Bandwidth & Data Rate Reference

bps, Kbps, Mbps, Gbps in bits and bytes, with download times.

Convert data transfer rates across bits and bytes per second — bps, Kbps, Mbps, Gbps, MB/s — and estimate download time for any file size, all in your browser. It runs free in your browser on Gera Tools, with nothing uploaded.

Last updated Source: Gera Tools

Why is a 100 Mbps line not 100 MB/s?

Because Mbps means megabits per second and MB/s means megabytes per second, and a byte is 8 bits. A 100 Mbps connection delivers at most about 12.5 MB/s, before any protocol overhead.

Bits, bytes, and how long a download takes

Network speeds are quoted in bits per second, but file sizes and download managers use bytes — a factor-of-8 difference that trips people up constantly. This reference converts between every common data-rate unit and estimates transfer time for any file size.

How it works

Every rate is converted to bits per second first, then out to each unit. Network prefixes are decimal (1000-based):

1 Kbps = 1000 bps          1 KB/s = 8000 bps
1 Mbps = 1,000,000 bps     1 MB/s = 8,000,000 bps
1 Gbps = 1,000,000,000 bps 1 GB/s = 8,000,000,000 bps

Download time is simply file size in bits divided by the rate in bits per second. A 100 MB file (800,000,000 bits) over a 100 Mbps line takes 800,000,000 / 100,000,000 = 8 seconds at the ideal rate.

Real-world reference: what different speeds feel like

ConnectionTypical speedTime to download 1 GB
Mobile 3G~3 Mbps~45 minutes
Mobile 4G~30 Mbps~4.5 minutes
Home broadband (entry)~50 Mbps~2.7 minutes
Home broadband (standard)~200 Mbps~40 seconds
Gigabit fibre~1 Gbps~8 seconds
10 Gbps data centre~10 Gbps~0.8 seconds

These are ideal-rate estimates. Actual transfers run slower due to protocol overhead, TCP slow-start, server limits, and congestion.

§ **Exercises to complete**:
a – Copy from the bandwidth reference word for word, starting with "Download time is" and going on through "limits, and congestion.".
b – In the bandwidth reference, what is the most that a 100 Mbps connection delivers in MB/s?
c – Continue the bandwidth reference from its last sentence.

§ **Data provided**:

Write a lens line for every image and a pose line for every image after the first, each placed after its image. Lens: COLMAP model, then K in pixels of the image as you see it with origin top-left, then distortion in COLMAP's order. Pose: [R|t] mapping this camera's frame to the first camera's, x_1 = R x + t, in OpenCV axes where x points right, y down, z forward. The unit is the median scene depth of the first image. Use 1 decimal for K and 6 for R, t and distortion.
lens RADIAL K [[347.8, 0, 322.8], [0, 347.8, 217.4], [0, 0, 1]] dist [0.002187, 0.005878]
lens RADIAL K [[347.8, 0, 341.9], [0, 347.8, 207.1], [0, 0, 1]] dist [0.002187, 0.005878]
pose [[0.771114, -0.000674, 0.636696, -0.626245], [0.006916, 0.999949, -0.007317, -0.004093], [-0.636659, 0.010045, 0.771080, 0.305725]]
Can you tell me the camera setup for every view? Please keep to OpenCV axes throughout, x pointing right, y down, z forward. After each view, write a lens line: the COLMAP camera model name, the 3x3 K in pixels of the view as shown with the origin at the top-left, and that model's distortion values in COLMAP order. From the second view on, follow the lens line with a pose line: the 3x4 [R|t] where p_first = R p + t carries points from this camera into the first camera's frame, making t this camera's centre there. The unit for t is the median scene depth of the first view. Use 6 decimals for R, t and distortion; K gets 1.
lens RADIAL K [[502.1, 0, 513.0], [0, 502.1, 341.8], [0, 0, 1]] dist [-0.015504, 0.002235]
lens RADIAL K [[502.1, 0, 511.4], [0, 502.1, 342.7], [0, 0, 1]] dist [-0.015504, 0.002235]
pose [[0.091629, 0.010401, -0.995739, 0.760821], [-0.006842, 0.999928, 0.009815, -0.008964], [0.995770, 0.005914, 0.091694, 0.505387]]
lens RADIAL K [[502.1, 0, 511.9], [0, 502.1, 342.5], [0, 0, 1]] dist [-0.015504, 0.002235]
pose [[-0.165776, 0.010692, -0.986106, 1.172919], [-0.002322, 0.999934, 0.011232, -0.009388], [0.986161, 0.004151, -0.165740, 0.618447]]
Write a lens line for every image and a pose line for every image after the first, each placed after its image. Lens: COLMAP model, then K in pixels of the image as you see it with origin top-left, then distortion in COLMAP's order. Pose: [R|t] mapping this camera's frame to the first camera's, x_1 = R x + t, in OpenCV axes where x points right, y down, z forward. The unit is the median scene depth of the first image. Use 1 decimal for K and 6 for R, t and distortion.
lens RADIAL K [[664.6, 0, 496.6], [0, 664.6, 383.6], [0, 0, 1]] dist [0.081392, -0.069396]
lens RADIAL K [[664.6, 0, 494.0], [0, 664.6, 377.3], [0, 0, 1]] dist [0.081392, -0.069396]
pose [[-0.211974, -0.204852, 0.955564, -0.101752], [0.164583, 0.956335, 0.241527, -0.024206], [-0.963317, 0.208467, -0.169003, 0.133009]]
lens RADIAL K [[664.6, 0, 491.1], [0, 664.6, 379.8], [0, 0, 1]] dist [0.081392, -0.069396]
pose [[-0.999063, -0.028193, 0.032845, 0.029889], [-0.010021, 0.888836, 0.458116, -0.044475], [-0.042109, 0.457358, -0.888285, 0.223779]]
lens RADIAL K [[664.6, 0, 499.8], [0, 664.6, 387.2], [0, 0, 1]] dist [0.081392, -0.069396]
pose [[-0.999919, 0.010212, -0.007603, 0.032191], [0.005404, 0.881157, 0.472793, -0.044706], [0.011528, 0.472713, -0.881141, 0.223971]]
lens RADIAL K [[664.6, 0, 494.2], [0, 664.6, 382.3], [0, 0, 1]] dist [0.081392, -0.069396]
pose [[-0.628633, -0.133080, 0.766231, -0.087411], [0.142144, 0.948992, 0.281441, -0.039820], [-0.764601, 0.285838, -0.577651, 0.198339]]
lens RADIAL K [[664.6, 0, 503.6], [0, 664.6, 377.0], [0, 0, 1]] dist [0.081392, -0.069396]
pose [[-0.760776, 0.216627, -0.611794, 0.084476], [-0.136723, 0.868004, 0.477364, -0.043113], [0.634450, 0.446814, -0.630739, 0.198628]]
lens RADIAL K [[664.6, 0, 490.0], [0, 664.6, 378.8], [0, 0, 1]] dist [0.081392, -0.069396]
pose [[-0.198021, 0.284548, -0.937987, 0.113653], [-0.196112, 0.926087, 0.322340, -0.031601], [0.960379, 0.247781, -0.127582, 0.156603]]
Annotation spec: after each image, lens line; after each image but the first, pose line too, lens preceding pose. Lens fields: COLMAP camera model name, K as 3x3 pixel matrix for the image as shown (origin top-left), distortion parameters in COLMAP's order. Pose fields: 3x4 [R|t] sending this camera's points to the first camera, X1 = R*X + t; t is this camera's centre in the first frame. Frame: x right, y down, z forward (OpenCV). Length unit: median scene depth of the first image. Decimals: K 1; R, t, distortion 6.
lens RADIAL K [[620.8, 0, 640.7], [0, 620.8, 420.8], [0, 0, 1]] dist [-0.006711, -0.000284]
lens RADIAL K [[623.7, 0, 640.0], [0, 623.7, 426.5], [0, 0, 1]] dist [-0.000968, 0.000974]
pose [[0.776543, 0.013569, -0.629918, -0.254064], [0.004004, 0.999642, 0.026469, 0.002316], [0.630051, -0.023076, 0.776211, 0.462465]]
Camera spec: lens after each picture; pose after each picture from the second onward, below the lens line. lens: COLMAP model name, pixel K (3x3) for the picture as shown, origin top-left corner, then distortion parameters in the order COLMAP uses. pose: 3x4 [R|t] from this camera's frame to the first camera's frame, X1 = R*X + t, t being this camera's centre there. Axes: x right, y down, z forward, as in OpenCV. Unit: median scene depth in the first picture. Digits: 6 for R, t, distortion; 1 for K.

§ **Replies**:
a –
Download time is simply file size in bits divided by the rate in bits per second. A 100 MB file (800,000,000 bits) over a 100 Mbps line takes 800,000,000 / 100,000,000 = 8 seconds at the ideal rate.

Real-world reference: what different speeds feel like

ConnectionTypical speedTime to download 1 GB
Mobile 3G~3 Mbps~45 minutes
Mobile 4G~30 Mbps~4.5 minutes
Home broadband (entry)~50 Mbps~2.7 minutes
Home broadband (standard)~200 Mbps~40 seconds
Gigabit fibre~1 Gbps~8 seconds
10 Gbps data centre~10 Gbps~0.8 seconds

These are ideal-rate estimates. Actual transfers run slower due to protocol overhead, TCP slow-start, server limits, and congestion.

b – About 12.5 MB/s, before any protocol overhead.

c –
The decimal vs binary confusion

Network rates use SI (decimal) prefixes: 1 Mbps means exactly 1,000,000 bits per second. Storage capacity, on the other hand, is commonly reported in binary-based units where 1 MB can mean 1,048,576 bytes (a mebibyte) depending on the context. This is why copying a “1 MB” file might take slightly longer than your speed-test math suggests — the storage unit and the network unit are not the same size.

The tool here uses SI decimal prefixes throughout for network rates, which matches how ISPs advertise speeds and how speed-test sites report results.

Common mistakes to avoid

Confusing Mbps with MB/s: A 100 Mbps connection has a peak throughput of 12.5 MB/s, not 100 MB/s. Dividing by 8 is always the first step.

Ignoring overhead: TCP/IP, encryption (TLS), and application-level framing all consume a percentage of the raw link capacity. A practical rule of thumb is to expect 85–95% of the theoretical maximum on a clean wired connection, and often 60–80% on Wi-Fi or mobile.

Conflating link speed with server speed: A gigabit home connection cannot download faster than the server on the other end can serve. Many CDN-served files cap per-connection bandwidth deliberately; multiple parallel connections can help reach the full link speed in practice.